[time-nuts] Re: Will a TADD-2 work with 50 MHz input?

Magnus Danielson magnus at rubidium.se
Thu Sep 26 09:58:20 UTC 2024


Hi Jim,

Well, you might be able to push the input-stage to support 50 MHz, but 
not the PIC. However, if you manage to divide by 4 through a break-in, 
you may be in luck.

BTW. Some old reports show that odd division numbers performs worse than 
even division. I can't recall seeing a conclusive analysis on that, but 
I think it lies in how noise folds around, which have been analyzed 
better in the last years.

However, doesn't the TICC support 50 MHz? If so, you could use your 
TADD-2 on the 10 MHz and get your start time-base there to trigger the 
TICC and then use the 50 MHz as stop.
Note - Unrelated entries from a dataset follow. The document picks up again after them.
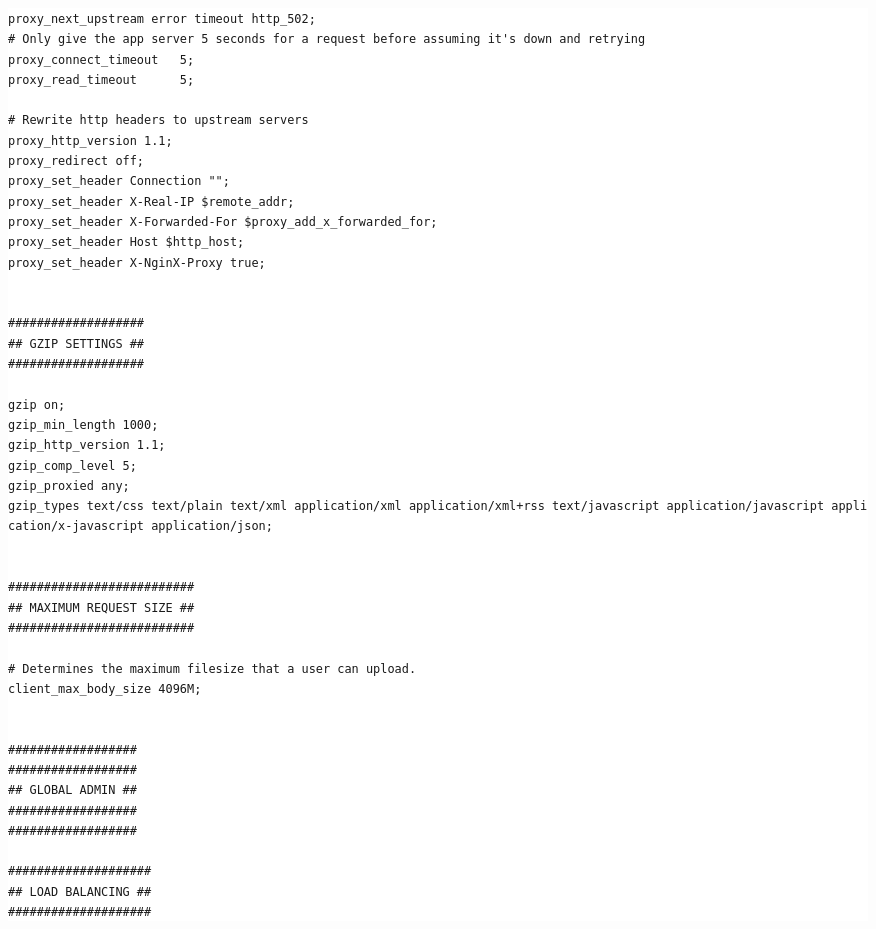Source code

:     proxy_next_upstream error timeout http_502;
    # Only give the app server 5 seconds for a request before assuming it's down and retrying
    proxy_connect_timeout   5;
    proxy_read_timeout      5;

    # Rewrite http headers to upstream servers
    proxy_http_version 1.1;
    proxy_redirect off;
    proxy_set_header Connection "";
    proxy_set_header X-Real-IP $remote_addr;
    proxy_set_header X-Forwarded-For $proxy_add_x_forwarded_for;
    proxy_set_header Host $http_host;
    proxy_set_header X-NginX-Proxy true;


    ###################
    ## GZIP SETTINGS ##
    ###################

    gzip on;
    gzip_min_length 1000;
    gzip_http_version 1.1;
    gzip_comp_level 5;
    gzip_proxied any;
    gzip_types text/css text/plain text/xml application/xml application/xml+rss text/javascript application/javascript application/x-javascript application/json;


    ##########################
    ## MAXIMUM REQUEST SIZE ##
    ##########################

    # Determines the maximum filesize that a user can upload.
    client_max_body_size 4096M;


    ##################
    ##################
    ## GLOBAL ADMIN ##
    ##################
    ##################

    ####################
    ## LOAD BALANCING ##
    ####################
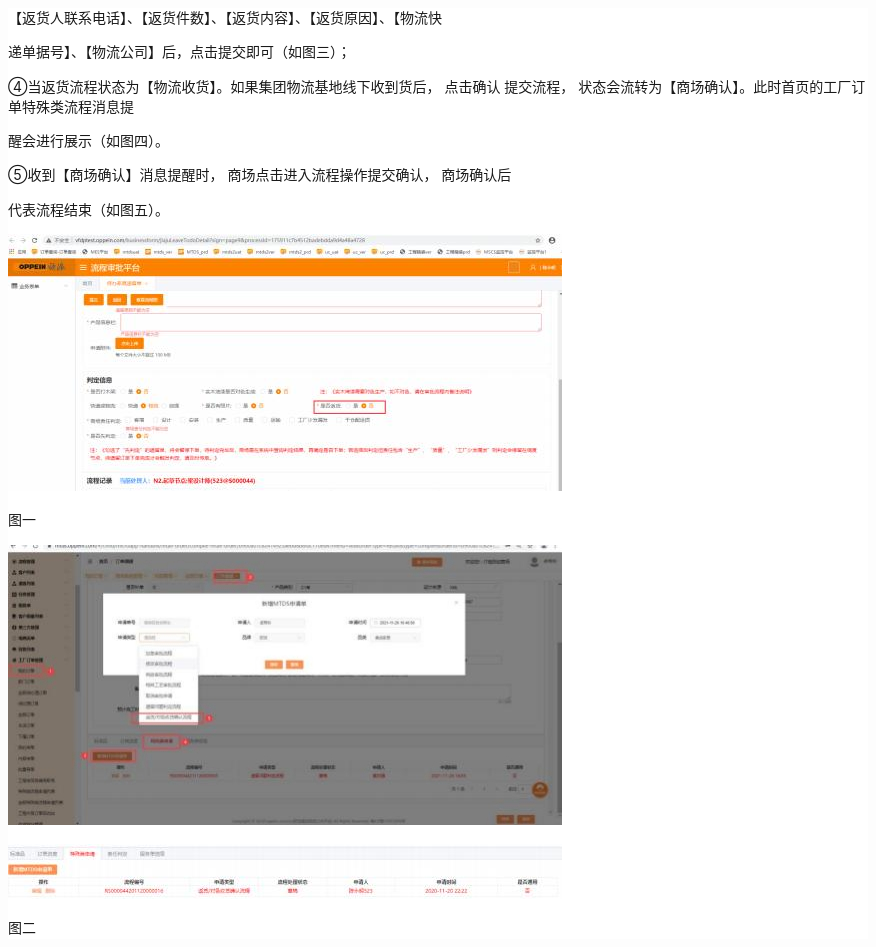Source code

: 【返货人联系电话】、【返货件数】、【返货内容】、【返货原因】、【物流快

递单据号】、【物流公司】后，点击提交即可（如图三）；


④当返货流程状态为【物流收货】。如果集团物流基地线下收到货后，  点击确认 提交流程，  状态会流转为【商场确认】。此时首页的工厂订单特殊类流程消息提

醒会进行展示（如图四）。

⑤收到【商场确认】消息提醒时，  商场点击进入流程操作提交确认，  商场确认后

代表流程结束（如图五）。

![](Aspose.Words.2de0dcef-a02a-4f52-ade2-dca500814cb0.013.jpeg)

图一

![](Aspose.Words.2de0dcef-a02a-4f52-ade2-dca500814cb0.014.jpeg)

![](Aspose.Words.2de0dcef-a02a-4f52-ade2-dca500814cb0.015.jpeg)


图二
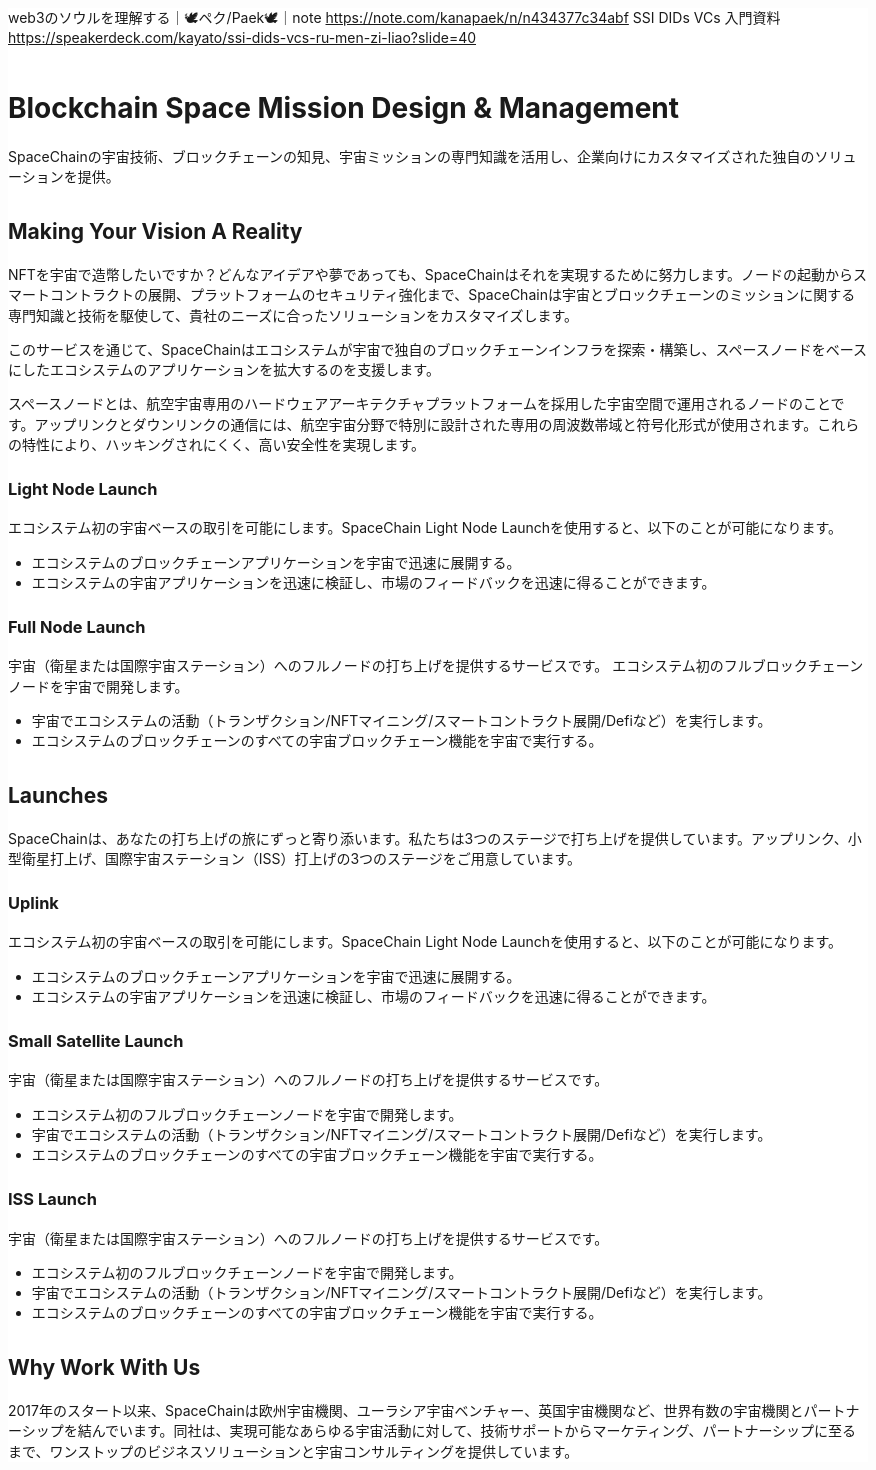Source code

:web3のソウルを理解する｜🕊ペク/Paek🕊｜note <https://note.com/kanapaek/n/n434377c34abf>
SSI DIDs VCs 入門資料
<https://speakerdeck.com/kayato/ssi-dids-vcs-ru-men-zi-liao?slide=40>

# Blockchain Space Mission Design & Management
SpaceChainの宇宙技術、ブロックチェーンの知見、宇宙ミッションの専門知識を活用し、企業向けにカスタマイズされた独自のソリューションを提供。

## Making Your Vision A Reality
NFTを宇宙で造幣したいですか？どんなアイデアや夢であっても、SpaceChainはそれを実現するために努力します。ノードの起動からスマートコントラクトの展開、プラットフォームのセキュリティ強化まで、SpaceChainは宇宙とブロックチェーンのミッションに関する専門知識と技術を駆使して、貴社のニーズに合ったソリューションをカスタマイズします。

このサービスを通じて、SpaceChainはエコシステムが宇宙で独自のブロックチェーンインフラを探索・構築し、スペースノードをベースにしたエコシステムのアプリケーションを拡大するのを支援します。

スペースノードとは、航空宇宙専用のハードウェアアーキテクチャプラットフォームを採用した宇宙空間で運用されるノードのことです。アップリンクとダウンリンクの通信には、航空宇宙分野で特別に設計された専用の周波数帯域と符号化形式が使用されます。これらの特性により、ハッキングされにくく、高い安全性を実現します。

### Light Node Launch
エコシステム初の宇宙ベースの取引を可能にします。SpaceChain Light Node Launchを使用すると、以下のことが可能になります。
- エコシステムのブロックチェーンアプリケーションを宇宙で迅速に展開する。
- エコシステムの宇宙アプリケーションを迅速に検証し、市場のフィードバックを迅速に得ることができます。

### Full Node Launch
宇宙（衛星または国際宇宙ステーション）へのフルノードの打ち上げを提供するサービスです。
エコシステム初のフルブロックチェーンノードを宇宙で開発します。
- 宇宙でエコシステムの活動（トランザクション/NFTマイニング/スマートコントラクト展開/Defiなど）を実行します。
- エコシステムのブロックチェーンのすべての宇宙ブロックチェーン機能を宇宙で実行する。

## Launches
SpaceChainは、あなたの打ち上げの旅にずっと寄り添います。私たちは3つのステージで打ち上げを提供しています。アップリンク、小型衛星打上げ、国際宇宙ステーション（ISS）打上げの3つのステージをご用意しています。

### Uplink
エコシステム初の宇宙ベースの取引を可能にします。SpaceChain Light Node Launchを使用すると、以下のことが可能になります。
- エコシステムのブロックチェーンアプリケーションを宇宙で迅速に展開する。
- エコシステムの宇宙アプリケーションを迅速に検証し、市場のフィードバックを迅速に得ることができます。

### Small Satellite Launch
宇宙（衛星または国際宇宙ステーション）へのフルノードの打ち上げを提供するサービスです。
- エコシステム初のフルブロックチェーンノードを宇宙で開発します。
- 宇宙でエコシステムの活動（トランザクション/NFTマイニング/スマートコントラクト展開/Defiなど）を実行します。
- エコシステムのブロックチェーンのすべての宇宙ブロックチェーン機能を宇宙で実行する。

### ISS Launch
宇宙（衛星または国際宇宙ステーション）へのフルノードの打ち上げを提供するサービスです。
- エコシステム初のフルブロックチェーンノードを宇宙で開発します。
- 宇宙でエコシステムの活動（トランザクション/NFTマイニング/スマートコントラクト展開/Defiなど）を実行します。
- エコシステムのブロックチェーンのすべての宇宙ブロックチェーン機能を宇宙で実行する。

## Why Work With Us
2017年のスタート以来、SpaceChainは欧州宇宙機関、ユーラシア宇宙ベンチャー、英国宇宙機関など、世界有数の宇宙機関とパートナーシップを結んでいます。同社は、実現可能なあらゆる宇宙活動に対して、技術サポートからマーケティング、パートナーシップに至るまで、ワンストップのビジネスソリューションと宇宙コンサルティングを提供しています。
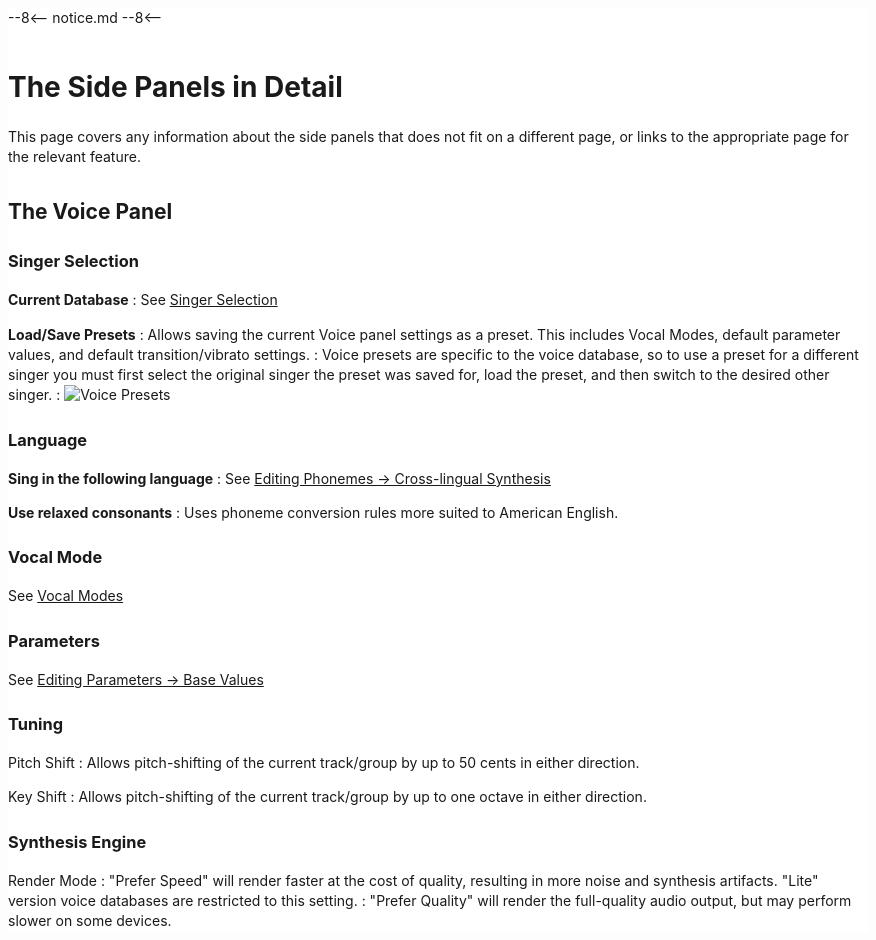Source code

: --8<--
notice.md
--8<--

# The Side Panels in Detail

This page covers any information about the side panels that does not fit on a different page, or links to the appropriate page for the relevant feature.

## The Voice Panel

### Singer Selection

**Current Database**
: See [Singer Selection](../quickstart/singer-selection.md)

**Load/Save Presets**
: Allows saving the current Voice panel settings as a preset. This includes Vocal Modes, default parameter values, and default transition/vibrato settings.
: Voice presets are specific to the voice database, so to use a preset for a different singer you must first select the original singer the preset was saved for, load the preset, and then switch to the desired other singer.
: ![Voice Presets](../img/advanced/save-voice-preset.png)

### Language

**Sing in the following language**
: See [Editing Phonemes → Cross-lingual Synthesis](../note-properties/editing-phonemes.md#cross-lingual-synthesis)

**Use relaxed consonants**
: Uses phoneme conversion rules more suited to American English.

### Vocal Mode
See [Vocal Modes](../ai-functions/vocal-modes.md)

### Parameters
See [Editing Parameters → Base Values](../parameters/editing-parameters.md#base-values)

### Tuning
Pitch Shift
: Allows pitch-shifting of the current track/group by up to 50 cents in either direction.

Key Shift
: Allows pitch-shifting of the current track/group by up to one octave in either direction.

### Synthesis Engine
Render Mode
: "Prefer Speed" will render faster at the cost of quality, resulting in more noise and synthesis artifacts. "Lite" version voice databases are restricted to this setting.
: "Prefer Quality" will render the full-quality audio output, but may perform slower on some devices.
If 50 MHz too high, divide down 
until in range, but not much more.

Cheers,
Magnus

On 2024-09-26 02:51, Jim Lux via time-nuts wrote:
> 	
>
>
> I have a 50 MHz oscillator I want to measure, and I have a TICC and a 10 MHz source (to run the TICC) and a good 1pps.  I assume that if I divide the 50 down to 5 (e.g. with the TADD-2) I can do the measurement.  The question is whether the TADD (or some other inexpensive off the shelf thing) can handle that high an input frequency.
> Or, is that pushing the PIC beyond its limits?
>
> Same sort of question for 100 MHz.